Former President Woodrow Wilson on his 65th birthday, on Dec....

Former President Woodrow Wilson on his 65th birthday, on Dec. 28, 1921. Credit: Newsday Archives / UPI

More than a century ago, a California businessman produced a fervently patriotic film called "The Spirit of '76" — set, as one might guess, during the American Revolution.

But the federal government quickly banned this flag-waving silent movie in 1917. During this period, amid the U.S. involvement in World War I, under President Woodrow Wilson, many peoples' liberties were abridged across the nation.

The authorities decided the film's scenes portraying horrid wartime atrocities by the British Redcoats, more than 140 years earlier, could subvert our support for Britain's efforts against Germany.

And Robert Goldstein, a costume supplier by trade who produced and co-wrote the film, was sentenced to a shocking 10 years in prison after his conviction under the Espionage Act of 1917.

Any July 4 would be a good time to remember this case as a warning of how criminalizing and chilling public speech and opinion can boomerang into a kind of dystopian self-satire for authorities.

Recently, on a much lighter note, the Federal Communications Commission ended up looking foolish by targeting ABC because President Donald Trump was mocked by comedian Jimmy Kimmel.

In the "Spirit of '76" case, U.S. District Judge Benjamin Franklin Bledsoe said the movie was crafted "to make us a little bit slack in our loyalty to Great Britain in this great catastrophe." At sentencing, Bledsoe said, "The defendant is lucky that he is not in some countries where such conduct as he has been guilty of would have met with the supreme penalty."

Decades later, essayist Walter Karp lamented that the 1776 revolution, "a story that had nourished love of liberty and hatred of tyranny in American schoolchildren, had become a crime to retell in Wilson's America."

Last year journalist Mark Arsenault, who extensively researched the case, recalled that the 1918 armistice was followed by a partial reckoning in which Wilson was persuaded to shorten many of the longer sentences punishing speech.

Goldstein's term was commuted to 3 years.
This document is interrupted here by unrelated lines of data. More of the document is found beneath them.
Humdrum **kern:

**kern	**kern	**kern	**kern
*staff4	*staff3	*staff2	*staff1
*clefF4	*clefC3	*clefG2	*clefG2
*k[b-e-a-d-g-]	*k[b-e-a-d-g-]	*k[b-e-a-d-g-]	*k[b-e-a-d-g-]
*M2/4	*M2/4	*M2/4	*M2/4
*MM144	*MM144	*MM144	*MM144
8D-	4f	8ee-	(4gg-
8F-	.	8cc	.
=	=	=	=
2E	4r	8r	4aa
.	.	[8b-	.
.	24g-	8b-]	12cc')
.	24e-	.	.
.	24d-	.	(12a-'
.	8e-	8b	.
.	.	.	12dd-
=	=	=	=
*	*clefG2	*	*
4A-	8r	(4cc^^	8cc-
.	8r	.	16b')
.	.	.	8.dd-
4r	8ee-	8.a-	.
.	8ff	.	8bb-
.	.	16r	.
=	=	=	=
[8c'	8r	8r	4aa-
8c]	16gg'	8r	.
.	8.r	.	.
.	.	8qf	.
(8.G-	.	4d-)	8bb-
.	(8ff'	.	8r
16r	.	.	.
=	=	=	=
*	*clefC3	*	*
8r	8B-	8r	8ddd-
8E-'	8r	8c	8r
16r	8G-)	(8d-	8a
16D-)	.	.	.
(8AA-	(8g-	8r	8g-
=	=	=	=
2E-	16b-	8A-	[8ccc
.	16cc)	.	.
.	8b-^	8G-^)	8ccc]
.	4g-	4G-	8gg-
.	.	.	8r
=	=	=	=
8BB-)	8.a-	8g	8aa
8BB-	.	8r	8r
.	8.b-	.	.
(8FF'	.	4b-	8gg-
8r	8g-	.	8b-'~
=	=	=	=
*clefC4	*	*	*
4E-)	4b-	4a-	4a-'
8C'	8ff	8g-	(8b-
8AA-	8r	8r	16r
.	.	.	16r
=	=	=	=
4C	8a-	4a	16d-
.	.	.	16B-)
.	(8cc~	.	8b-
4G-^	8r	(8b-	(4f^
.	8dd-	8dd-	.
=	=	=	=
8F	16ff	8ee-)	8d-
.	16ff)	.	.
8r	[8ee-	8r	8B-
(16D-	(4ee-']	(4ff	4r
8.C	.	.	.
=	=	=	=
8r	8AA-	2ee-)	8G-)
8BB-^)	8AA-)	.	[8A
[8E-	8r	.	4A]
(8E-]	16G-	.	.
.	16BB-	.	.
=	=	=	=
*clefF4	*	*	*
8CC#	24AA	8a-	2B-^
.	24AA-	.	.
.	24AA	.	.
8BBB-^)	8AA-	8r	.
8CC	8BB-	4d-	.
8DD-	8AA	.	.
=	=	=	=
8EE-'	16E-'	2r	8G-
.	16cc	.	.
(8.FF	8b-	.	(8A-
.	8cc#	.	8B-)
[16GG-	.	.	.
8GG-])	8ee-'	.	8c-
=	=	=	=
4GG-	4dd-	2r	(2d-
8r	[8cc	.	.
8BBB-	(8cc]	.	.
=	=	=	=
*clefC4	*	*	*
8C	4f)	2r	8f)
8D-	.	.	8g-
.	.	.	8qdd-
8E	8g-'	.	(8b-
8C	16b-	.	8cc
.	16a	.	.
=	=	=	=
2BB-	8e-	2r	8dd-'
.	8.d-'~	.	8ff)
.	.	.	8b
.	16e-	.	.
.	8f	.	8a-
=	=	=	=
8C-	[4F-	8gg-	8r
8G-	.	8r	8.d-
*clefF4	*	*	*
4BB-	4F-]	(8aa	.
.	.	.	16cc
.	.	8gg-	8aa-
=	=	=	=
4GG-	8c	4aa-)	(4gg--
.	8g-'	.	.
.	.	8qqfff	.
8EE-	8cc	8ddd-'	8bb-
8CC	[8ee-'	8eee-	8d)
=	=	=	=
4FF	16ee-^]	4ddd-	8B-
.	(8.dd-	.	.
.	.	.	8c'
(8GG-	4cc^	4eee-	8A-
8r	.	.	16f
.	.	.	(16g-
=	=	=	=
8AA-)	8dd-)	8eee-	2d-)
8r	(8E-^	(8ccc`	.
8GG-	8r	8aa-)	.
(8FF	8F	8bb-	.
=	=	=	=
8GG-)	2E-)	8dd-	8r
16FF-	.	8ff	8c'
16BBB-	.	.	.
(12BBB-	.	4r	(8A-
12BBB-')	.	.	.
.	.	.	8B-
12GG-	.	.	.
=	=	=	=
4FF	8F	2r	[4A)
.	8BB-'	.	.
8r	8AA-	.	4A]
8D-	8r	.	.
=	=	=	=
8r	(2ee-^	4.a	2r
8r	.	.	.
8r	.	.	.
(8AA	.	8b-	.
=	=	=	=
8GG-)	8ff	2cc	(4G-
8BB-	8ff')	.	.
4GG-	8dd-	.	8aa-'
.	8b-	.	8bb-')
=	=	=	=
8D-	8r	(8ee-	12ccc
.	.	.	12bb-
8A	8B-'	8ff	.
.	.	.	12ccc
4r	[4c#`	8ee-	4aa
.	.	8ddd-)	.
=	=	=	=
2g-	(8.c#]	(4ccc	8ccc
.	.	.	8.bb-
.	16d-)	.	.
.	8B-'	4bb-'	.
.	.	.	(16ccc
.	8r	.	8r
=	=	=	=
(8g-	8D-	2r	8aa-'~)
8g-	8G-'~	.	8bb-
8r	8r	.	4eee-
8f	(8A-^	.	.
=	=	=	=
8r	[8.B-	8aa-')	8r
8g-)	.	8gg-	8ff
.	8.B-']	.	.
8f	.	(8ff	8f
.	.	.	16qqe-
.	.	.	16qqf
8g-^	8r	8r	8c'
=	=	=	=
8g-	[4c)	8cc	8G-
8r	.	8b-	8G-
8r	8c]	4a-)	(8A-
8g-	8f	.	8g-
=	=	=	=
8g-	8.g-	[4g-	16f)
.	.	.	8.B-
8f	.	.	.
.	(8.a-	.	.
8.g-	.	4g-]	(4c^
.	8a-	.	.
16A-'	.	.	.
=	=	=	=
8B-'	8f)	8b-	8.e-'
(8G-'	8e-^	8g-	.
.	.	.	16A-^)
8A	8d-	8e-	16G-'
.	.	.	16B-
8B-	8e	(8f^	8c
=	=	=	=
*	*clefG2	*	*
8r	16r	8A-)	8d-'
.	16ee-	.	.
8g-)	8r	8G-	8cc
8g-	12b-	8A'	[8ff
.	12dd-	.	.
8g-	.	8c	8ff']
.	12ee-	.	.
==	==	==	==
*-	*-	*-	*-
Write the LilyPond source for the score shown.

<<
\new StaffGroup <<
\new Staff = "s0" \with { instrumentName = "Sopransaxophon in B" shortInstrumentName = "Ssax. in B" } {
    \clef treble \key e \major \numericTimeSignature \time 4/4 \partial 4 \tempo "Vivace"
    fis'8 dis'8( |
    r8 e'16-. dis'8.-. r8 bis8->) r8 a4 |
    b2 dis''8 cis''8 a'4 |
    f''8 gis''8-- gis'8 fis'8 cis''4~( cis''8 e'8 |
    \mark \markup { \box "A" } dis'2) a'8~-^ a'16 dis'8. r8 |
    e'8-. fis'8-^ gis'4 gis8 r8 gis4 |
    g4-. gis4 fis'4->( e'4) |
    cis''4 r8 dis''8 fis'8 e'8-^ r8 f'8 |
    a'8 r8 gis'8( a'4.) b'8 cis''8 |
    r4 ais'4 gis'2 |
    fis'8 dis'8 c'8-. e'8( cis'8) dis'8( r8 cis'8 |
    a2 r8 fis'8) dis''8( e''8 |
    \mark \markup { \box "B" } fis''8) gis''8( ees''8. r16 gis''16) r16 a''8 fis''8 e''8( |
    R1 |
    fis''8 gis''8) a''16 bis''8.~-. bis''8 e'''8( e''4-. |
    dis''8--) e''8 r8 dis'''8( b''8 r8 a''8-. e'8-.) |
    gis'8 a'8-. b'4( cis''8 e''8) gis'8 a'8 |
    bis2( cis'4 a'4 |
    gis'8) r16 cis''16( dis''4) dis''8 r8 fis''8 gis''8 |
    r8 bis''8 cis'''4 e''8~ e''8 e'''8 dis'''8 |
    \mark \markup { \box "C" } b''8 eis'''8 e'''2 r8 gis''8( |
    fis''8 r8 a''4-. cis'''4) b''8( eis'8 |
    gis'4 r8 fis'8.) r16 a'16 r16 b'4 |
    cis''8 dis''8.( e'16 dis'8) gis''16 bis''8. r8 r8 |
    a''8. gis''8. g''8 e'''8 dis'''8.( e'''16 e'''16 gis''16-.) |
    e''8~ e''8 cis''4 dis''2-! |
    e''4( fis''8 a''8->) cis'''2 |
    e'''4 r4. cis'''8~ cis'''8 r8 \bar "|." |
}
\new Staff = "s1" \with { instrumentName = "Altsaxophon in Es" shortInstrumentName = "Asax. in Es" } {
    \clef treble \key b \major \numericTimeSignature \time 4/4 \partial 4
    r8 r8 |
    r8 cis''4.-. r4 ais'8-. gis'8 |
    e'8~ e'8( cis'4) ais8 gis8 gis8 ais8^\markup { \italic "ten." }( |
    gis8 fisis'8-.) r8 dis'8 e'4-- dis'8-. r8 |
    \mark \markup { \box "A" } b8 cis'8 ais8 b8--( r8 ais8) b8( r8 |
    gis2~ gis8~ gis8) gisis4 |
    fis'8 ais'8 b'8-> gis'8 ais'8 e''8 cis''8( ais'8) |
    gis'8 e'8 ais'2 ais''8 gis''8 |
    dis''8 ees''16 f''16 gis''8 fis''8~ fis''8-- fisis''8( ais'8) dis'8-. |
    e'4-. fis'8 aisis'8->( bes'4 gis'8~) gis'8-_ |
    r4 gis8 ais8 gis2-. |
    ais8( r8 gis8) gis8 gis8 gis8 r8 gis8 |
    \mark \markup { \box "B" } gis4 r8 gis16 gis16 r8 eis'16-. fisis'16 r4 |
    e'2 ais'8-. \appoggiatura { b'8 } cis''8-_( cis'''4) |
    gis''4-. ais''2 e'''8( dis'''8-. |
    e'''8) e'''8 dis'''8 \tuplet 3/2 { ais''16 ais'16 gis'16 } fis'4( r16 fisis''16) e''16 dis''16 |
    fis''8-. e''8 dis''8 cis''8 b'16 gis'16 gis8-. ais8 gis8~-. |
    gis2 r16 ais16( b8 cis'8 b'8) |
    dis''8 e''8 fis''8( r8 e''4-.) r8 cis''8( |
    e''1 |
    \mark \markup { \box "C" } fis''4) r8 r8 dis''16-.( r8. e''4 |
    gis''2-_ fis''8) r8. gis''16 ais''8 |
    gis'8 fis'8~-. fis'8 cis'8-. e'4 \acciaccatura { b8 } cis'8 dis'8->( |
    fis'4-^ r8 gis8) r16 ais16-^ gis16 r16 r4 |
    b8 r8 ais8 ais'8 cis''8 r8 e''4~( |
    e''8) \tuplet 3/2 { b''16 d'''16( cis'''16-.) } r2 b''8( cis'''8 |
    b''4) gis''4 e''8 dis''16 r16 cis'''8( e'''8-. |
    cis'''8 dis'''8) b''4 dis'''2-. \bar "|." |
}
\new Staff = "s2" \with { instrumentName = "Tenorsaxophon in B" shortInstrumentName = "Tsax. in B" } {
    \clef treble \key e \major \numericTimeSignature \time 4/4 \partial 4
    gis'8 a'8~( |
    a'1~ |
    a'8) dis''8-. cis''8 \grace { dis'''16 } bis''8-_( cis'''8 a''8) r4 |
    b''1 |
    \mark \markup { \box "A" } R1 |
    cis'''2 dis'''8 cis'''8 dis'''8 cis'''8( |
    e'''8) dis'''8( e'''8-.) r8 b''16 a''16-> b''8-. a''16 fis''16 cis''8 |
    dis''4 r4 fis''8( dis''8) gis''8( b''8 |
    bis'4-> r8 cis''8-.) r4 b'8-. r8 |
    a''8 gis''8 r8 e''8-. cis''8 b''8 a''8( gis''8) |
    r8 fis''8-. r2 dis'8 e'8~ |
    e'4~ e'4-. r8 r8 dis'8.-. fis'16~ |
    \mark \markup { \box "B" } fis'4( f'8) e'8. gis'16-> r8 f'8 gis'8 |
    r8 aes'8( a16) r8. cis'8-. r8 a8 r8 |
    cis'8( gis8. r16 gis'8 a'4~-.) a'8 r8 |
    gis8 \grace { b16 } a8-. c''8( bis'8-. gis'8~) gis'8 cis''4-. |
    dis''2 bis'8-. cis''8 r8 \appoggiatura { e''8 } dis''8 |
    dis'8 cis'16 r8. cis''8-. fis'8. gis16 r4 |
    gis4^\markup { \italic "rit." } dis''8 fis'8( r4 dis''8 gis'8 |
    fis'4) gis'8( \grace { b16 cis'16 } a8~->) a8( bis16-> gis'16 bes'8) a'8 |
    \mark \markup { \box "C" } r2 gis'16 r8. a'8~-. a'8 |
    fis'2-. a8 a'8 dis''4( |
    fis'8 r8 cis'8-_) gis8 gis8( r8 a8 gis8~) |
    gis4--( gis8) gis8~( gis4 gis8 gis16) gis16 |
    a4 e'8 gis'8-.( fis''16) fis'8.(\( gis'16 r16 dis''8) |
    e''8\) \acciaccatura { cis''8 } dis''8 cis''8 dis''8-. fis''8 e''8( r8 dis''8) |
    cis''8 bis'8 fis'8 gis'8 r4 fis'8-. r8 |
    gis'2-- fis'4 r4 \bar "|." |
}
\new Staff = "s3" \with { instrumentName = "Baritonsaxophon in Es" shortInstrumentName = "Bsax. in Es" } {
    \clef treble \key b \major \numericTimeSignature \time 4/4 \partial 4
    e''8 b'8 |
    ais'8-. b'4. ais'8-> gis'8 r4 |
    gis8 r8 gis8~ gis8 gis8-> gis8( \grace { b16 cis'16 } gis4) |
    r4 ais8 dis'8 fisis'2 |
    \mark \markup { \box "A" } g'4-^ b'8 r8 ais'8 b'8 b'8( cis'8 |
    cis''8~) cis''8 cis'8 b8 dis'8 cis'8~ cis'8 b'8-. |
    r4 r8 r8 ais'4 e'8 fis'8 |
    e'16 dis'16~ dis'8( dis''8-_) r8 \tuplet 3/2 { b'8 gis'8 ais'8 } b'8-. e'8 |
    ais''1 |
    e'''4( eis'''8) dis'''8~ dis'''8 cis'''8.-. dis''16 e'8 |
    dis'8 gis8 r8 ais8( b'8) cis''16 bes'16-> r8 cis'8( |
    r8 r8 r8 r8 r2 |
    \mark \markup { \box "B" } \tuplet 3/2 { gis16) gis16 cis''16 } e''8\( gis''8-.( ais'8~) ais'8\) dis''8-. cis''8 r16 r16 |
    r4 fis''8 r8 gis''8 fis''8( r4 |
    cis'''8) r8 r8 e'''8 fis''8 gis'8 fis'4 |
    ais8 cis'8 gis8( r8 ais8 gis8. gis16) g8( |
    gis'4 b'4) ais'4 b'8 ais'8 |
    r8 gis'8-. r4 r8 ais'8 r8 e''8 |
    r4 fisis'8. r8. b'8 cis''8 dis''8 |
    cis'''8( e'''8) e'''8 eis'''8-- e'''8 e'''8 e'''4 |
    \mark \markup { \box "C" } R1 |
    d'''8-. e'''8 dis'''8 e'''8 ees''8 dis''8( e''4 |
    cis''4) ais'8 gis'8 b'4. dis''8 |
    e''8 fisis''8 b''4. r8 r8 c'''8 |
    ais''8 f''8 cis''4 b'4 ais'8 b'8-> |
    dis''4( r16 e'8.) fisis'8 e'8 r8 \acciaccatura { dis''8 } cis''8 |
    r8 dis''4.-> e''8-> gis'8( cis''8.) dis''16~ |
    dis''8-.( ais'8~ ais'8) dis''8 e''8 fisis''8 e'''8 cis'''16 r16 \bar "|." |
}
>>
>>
He emerged from prison in October 1920 with a ruined reputation. And, a chilling effect on public expression had already become widespread. Postmaster General Albert S. Burleson used the Espionage Act and the Sedition Act of 1918 to stop delivering publications deemed disloyal, such as polemics supporting independence for Ireland and India.

The courts then didn't give movies the same First Amendment status as printed press. So, according to a biographical work by film historian Anthony Slide, Goldstein's lawyers didn't defend him on that basis. Also, it turned out that the feds had been surveilling him based on rumors he was involved in pro-German intrigue. They seized the film's 12 reels from a Los Angeles theater.

By cruel contrast: Only two years before "Spirit" premiered in Chicago in 1917, D.W. Griffith unveiled "The Birth of a Nation." That movie romanticized the Confederacy, played a big role in reviving the racist Ku Klux Klan, and became the young industry's first blockbuster success.

Goldstein admired Griffith, but ended up shunned by peers, not as a villain, but a fool.

Last year, in The Boston Globe, Arsenault reported unknown facts about Goldstein's demise. He tried and failed to make movies in Europe, returning to the United States from Germany in the 1930s paranoid and alone. He died in 1957 in Dover, New York, in Harlem Valley State Hospital, which was a psychiatric facility.

The case, United States v. The Spirit of '76, broke Goldstein's own spirit. No copies of the film are believed to have survived.

Columnist Dan Janison's opinions are his own.